EXERCISE AIM —
In the recorded data below, write out the lines starting at the line containing "family: Crabronidae" and continuing up to and including the line containing "genus: Centaurea". Copy each line without any change.

(Recorded data)
———
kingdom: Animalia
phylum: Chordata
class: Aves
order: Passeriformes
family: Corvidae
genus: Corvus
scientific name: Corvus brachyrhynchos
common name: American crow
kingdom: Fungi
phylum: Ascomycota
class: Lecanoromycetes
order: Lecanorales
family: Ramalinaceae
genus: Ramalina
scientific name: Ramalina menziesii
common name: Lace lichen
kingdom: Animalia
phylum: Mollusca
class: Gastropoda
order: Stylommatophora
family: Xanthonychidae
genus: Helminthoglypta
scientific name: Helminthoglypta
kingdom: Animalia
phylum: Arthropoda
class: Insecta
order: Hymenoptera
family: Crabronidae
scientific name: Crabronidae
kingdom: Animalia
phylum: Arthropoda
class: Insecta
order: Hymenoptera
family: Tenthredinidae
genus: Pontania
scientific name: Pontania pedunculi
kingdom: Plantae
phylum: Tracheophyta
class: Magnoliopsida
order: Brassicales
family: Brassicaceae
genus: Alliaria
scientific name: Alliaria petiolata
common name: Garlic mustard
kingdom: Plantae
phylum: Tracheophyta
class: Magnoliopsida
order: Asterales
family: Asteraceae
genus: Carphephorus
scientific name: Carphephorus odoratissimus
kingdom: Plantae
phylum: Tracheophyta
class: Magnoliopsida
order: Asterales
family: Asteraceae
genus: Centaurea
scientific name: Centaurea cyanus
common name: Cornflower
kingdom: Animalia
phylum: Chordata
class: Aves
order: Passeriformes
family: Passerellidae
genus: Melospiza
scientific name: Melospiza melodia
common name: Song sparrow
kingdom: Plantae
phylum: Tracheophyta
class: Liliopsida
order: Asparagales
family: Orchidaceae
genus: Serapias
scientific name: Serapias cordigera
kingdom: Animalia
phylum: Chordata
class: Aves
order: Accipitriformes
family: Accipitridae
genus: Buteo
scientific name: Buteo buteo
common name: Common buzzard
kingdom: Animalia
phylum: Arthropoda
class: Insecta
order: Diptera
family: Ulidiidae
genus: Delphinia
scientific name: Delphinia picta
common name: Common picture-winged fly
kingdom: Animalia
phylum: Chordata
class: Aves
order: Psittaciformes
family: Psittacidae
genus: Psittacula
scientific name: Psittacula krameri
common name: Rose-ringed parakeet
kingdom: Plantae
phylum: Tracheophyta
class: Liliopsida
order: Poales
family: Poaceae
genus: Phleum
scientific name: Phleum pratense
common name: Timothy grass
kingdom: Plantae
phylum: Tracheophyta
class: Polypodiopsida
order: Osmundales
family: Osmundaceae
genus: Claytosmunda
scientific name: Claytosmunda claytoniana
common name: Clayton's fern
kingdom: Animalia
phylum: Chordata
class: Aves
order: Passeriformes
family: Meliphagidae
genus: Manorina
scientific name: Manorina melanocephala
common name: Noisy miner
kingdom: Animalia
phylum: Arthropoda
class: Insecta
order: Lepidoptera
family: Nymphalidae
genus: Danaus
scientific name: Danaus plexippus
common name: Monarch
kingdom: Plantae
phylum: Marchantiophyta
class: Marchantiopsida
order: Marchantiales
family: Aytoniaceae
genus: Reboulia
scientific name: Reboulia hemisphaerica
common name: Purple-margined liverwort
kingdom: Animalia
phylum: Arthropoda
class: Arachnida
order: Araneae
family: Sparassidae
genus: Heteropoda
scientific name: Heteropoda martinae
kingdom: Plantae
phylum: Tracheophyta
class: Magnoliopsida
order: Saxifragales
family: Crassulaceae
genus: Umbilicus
———
TASK OUTPUT —
family: Crabronidae
scientific name: Crabronidae
kingdom: Animalia
phylum: Arthropoda
class: Insecta
order: Hymenoptera
family: Tenthredinidae
genus: Pontania
scientific name: Pontania pedunculi
kingdom: Plantae
phylum: Tracheophyta
class: Magnoliopsida
order: Brassicales
family: Brassicaceae
genus: Alliaria
scientific name: Alliaria petiolata
common name: Garlic mustard
kingdom: Plantae
phylum: Tracheophyta
class: Magnoliopsida
order: Asterales
family: Asteraceae
genus: Carphephorus
scientific name: Carphephorus odoratissimus
kingdom: Plantae
phylum: Tracheophyta
class: Magnoliopsida
order: Asterales
family: Asteraceae
genus: Centaurea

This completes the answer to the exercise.